One unforeseen psychological challenge I faced in the sessions, particularly learning about complex topics like machine learning and OAuth 2, was short lived imposter syndrome. Like, why should I get to sit in this room with data scientists and pretend to understand back propagation and symmetric encryption? It was a significant question, especially since several people were probably wondering if I was two days early for the kids conference. However, I had to realize that no two people ever have the same experiences or knowledge, so I shouldn't compare myself with others, but instead myself and how I've improved as a software developer through my own experiences and quests like this one.

That school year in my AP English class, one thing I was constantly reminded of was that the real reason to go on a quest is always self knowledge, and it's always unsought. Ironically, the self knowledge I found at KCDC was that I want to pursue the complete opposite of English in the future; instead, I've found that I really enjoy using math to create algorithms in software. In our Vegan Beacon app, I've worked on the algorithms to decide how the number of likes and age of the beacons impact their ranking and relevance, and by effect, how likely you as the user are to see them. The enjoyment I experience working on projects like these seems to mirror that of airplane pilots. They get to know how and when to turn the dials and press the buttons in order to control something way bigger and more important than themselves, which is really exciting to me. But no, I'll never be a pilot; I don't enjoy flying.

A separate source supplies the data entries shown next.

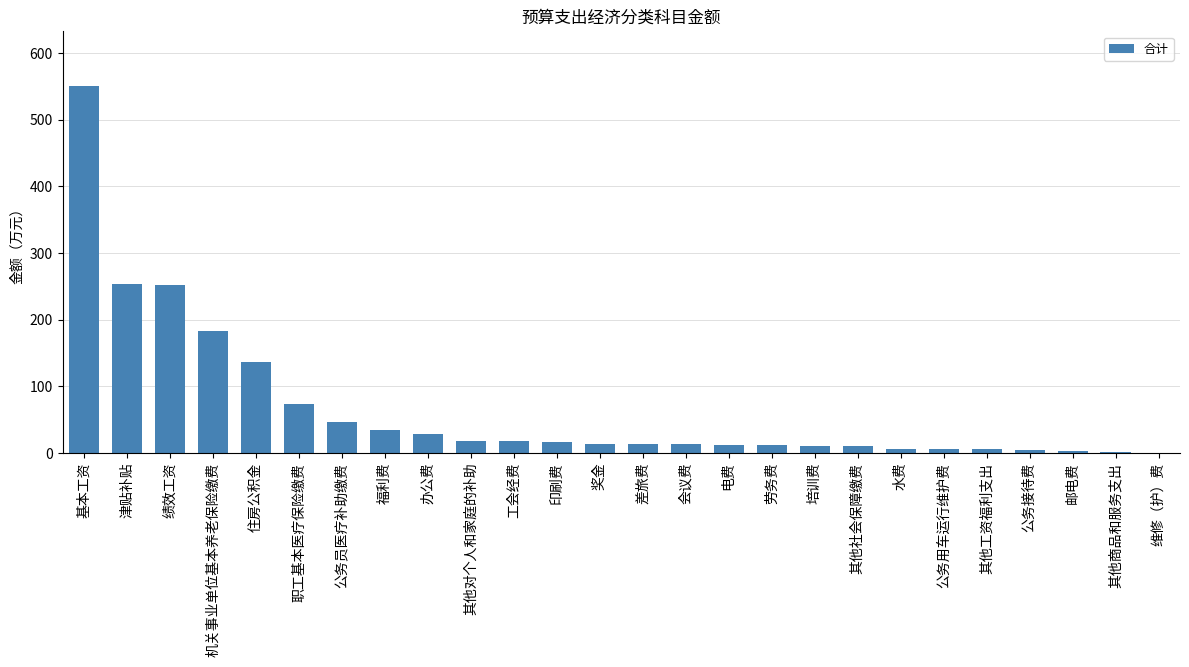

What is the sum of all values?

1722.7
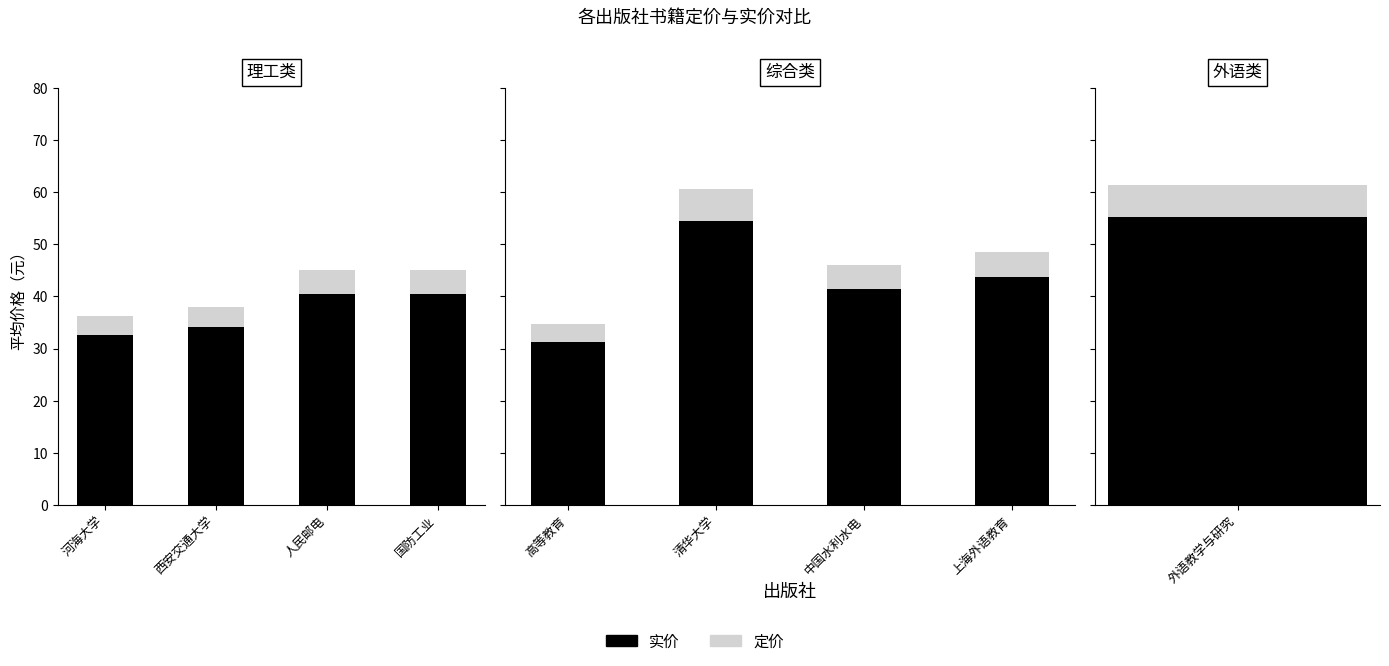

Between 高等教育 and 中国水利水电, which series saw the biggest shift?

定价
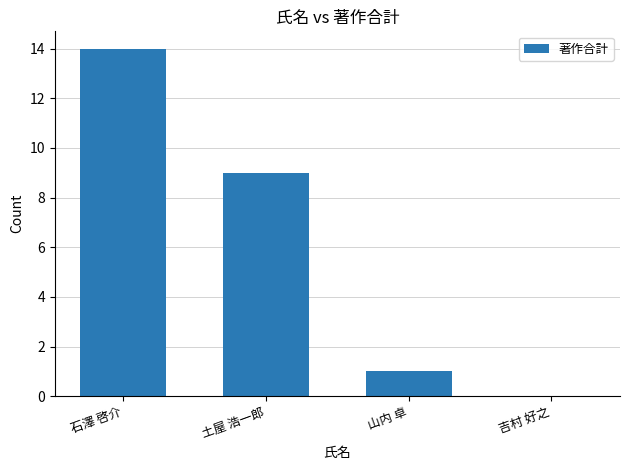

At which label does the data first exceed 9?

石澤 啓介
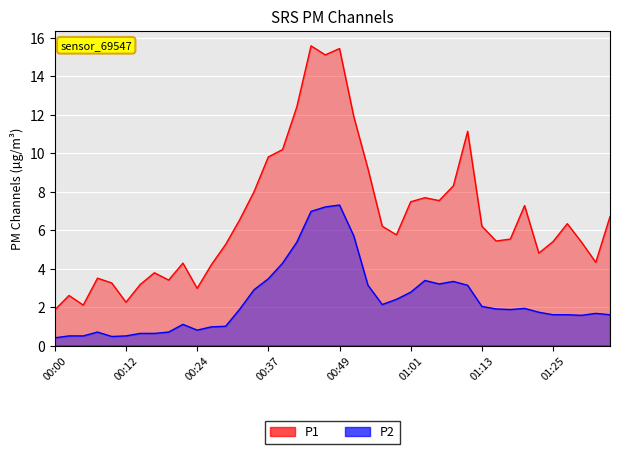

Reading left to right, list all the values displayed in this chart.

P1: 1.9	2.6	2.1	3.5	3.2	2.2	3.2	3.8	3.4	4.3	3.0	4.2	5.2	6.5	8.0	9.8	10.2	12.4	15.6	15.1	15.4	11.9	9.2	6.2	5.8	7.5	7.7	7.5	8.3	11.1	6.2	5.4	5.5	7.3	4.8	5.4	6.3	5.4	4.3	6.7
P2: 0.4	0.5	0.5	0.7	0.5	0.5	0.6	0.6	0.7	1.1	0.8	1.0	1.0	1.9	2.9	3.5	4.3	5.4	7.0	7.2	7.3	5.7	3.1	2.1	2.4	2.8	3.4	3.2	3.3	3.1	2.0	1.9	1.9	1.9	1.7	1.6	1.6	1.6	1.7	1.6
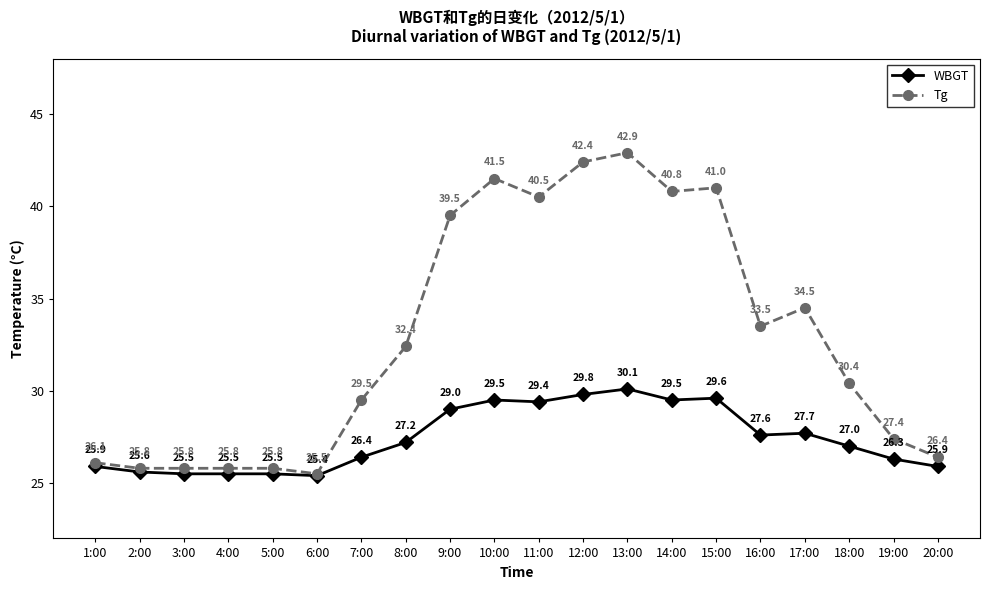

Is it true that WBGT equals 35.4 at 1:00?

False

Finally realizing self knowledge, and having been bored by my last session, the only thing I had left to do was to return home. I chose the spectacular means of transportation that is the Kansas City Streetcar, and besides getting on one going the wrong direction, travel was unhindered.

At last my quest was complete. Not purely by attending KCDC and its many sessions, although I did learn a lot, but by recognizing the real reason for going: to discover what I enjoy doing most and what I hope to pursue in the future.